Reproduce every line of the entries below verbatim and in their original order.
=== Dataset records ===
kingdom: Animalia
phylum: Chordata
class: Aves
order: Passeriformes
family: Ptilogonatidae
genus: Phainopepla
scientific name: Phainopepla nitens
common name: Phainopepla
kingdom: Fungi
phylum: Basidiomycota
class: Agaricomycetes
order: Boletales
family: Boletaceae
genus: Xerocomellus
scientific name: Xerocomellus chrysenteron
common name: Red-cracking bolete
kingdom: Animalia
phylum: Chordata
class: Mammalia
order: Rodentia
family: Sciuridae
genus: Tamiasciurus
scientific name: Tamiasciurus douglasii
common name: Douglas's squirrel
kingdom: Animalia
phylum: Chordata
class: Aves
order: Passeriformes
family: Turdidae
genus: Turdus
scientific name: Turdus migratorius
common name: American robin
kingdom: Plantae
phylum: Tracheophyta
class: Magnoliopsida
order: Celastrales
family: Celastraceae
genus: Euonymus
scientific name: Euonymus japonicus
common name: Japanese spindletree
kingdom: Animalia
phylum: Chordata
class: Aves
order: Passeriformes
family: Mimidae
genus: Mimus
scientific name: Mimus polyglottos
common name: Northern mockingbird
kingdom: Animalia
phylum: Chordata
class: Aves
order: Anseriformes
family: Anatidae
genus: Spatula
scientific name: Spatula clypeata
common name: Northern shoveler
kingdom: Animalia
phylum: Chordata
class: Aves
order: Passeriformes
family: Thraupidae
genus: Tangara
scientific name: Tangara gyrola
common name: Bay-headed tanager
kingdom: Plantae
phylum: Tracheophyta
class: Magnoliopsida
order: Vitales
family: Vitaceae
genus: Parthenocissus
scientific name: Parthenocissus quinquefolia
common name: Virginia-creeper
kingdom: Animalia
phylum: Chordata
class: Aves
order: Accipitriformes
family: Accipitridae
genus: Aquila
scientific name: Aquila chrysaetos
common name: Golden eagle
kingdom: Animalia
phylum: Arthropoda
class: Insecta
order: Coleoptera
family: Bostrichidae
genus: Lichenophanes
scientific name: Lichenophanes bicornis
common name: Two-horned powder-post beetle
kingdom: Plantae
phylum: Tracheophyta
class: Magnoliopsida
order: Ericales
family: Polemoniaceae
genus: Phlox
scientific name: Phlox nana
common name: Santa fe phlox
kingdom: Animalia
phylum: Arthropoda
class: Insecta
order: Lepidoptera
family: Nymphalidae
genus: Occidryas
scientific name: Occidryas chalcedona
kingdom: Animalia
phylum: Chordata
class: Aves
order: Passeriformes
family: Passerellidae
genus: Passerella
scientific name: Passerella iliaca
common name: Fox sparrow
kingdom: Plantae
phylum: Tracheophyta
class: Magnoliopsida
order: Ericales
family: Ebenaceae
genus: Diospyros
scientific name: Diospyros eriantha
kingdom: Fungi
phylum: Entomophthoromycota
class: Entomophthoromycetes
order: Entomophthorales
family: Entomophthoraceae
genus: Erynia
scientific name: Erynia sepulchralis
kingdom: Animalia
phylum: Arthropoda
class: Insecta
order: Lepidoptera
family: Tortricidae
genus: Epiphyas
===
Complete answer:
kingdom: Animalia
phylum: Chordata
class: Aves
order: Passeriformes
family: Ptilogonatidae
genus: Phainopepla
scientific name: Phainopepla nitens
common name: Phainopepla
kingdom: Fungi
phylum: Basidiomycota
class: Agaricomycetes
order: Boletales
family: Boletaceae
genus: Xerocomellus
scientific name: Xerocomellus chrysenteron
common name: Red-cracking bolete
kingdom: Animalia
phylum: Chordata
class: Mammalia
order: Rodentia
family: Sciuridae
genus: Tamiasciurus
scientific name: Tamiasciurus douglasii
common name: Douglas's squirrel
kingdom: Animalia
phylum: Chordata
class: Aves
order: Passeriformes
family: Turdidae
genus: Turdus
scientific name: Turdus migratorius
common name: American robin
kingdom: Plantae
phylum: Tracheophyta
class: Magnoliopsida
order: Celastrales
family: Celastraceae
genus: Euonymus
scientific name: Euonymus japonicus
common name: Japanese spindletree
kingdom: Animalia
phylum: Chordata
class: Aves
order: Passeriformes
family: Mimidae
genus: Mimus
scientific name: Mimus polyglottos
common name: Northern mockingbird
kingdom: Animalia
phylum: Chordata
class: Aves
order: Anseriformes
family: Anatidae
genus: Spatula
scientific name: Spatula clypeata
common name: Northern shoveler
kingdom: Animalia
phylum: Chordata
class: Aves
order: Passeriformes
family: Thraupidae
genus: Tangara
scientific name: Tangara gyrola
common name: Bay-headed tanager
kingdom: Plantae
phylum: Tracheophyta
class: Magnoliopsida
order: Vitales
family: Vitaceae
genus: Parthenocissus
scientific name: Parthenocissus quinquefolia
common name: Virginia-creeper
kingdom: Animalia
phylum: Chordata
class: Aves
order: Accipitriformes
family: Accipitridae
genus: Aquila
scientific name: Aquila chrysaetos
common name: Golden eagle
kingdom: Animalia
phylum: Arthropoda
class: Insecta
order: Coleoptera
family: Bostrichidae
genus: Lichenophanes
scientific name: Lichenophanes bicornis
common name: Two-horned powder-post beetle
kingdom: Plantae
phylum: Tracheophyta
class: Magnoliopsida
order: Ericales
family: Polemoniaceae
genus: Phlox
scientific name: Phlox nana
common name: Santa fe phlox
kingdom: Animalia
phylum: Arthropoda
class: Insecta
order: Lepidoptera
family: Nymphalidae
genus: Occidryas
scientific name: Occidryas chalcedona
kingdom: Animalia
phylum: Chordata
class: Aves
order: Passeriformes
family: Passerellidae
genus: Passerella
scientific name: Passerella iliaca
common name: Fox sparrow
kingdom: Plantae
phylum: Tracheophyta
class: Magnoliopsida
order: Ericales
family: Ebenaceae
genus: Diospyros
scientific name: Diospyros eriantha
kingdom: Fungi
phylum: Entomophthoromycota
class: Entomophthoromycetes
order: Entomophthorales
family: Entomophthoraceae
genus: Erynia
scientific name: Erynia sepulchralis
kingdom: Animalia
phylum: Arthropoda
class: Insecta
order: Lepidoptera
family: Tortricidae
genus: Epiphyas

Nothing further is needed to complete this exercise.